→ **Problem details**: Write out the listing exactly, from its first line through the line holding "thumb tip: (396, 339)", but include none of the pictures.

→ **Input records**:
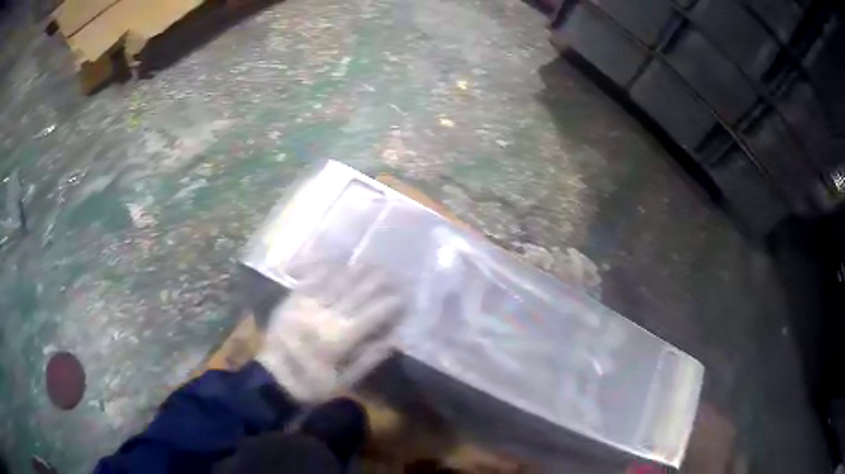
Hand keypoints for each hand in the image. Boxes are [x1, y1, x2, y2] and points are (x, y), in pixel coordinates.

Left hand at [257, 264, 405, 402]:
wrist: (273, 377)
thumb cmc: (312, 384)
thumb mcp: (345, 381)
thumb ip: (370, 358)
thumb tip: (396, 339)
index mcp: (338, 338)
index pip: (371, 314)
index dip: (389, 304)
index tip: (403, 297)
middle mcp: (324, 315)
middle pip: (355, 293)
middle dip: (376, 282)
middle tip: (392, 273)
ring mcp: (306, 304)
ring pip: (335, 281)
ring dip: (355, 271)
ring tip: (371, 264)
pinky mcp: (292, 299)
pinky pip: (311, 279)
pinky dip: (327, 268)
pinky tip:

→ **Your response**:
Hand keypoints for each hand in the image. Boxes are [x1, y1, x2, y2] and points are (x, y), in pixel coordinates.

Left hand at [257, 264, 405, 402]:
wrist: (273, 377)
thumb cmc: (312, 384)
thumb mcp: (345, 381)
thumb ip: (370, 358)
thumb tip: (396, 339)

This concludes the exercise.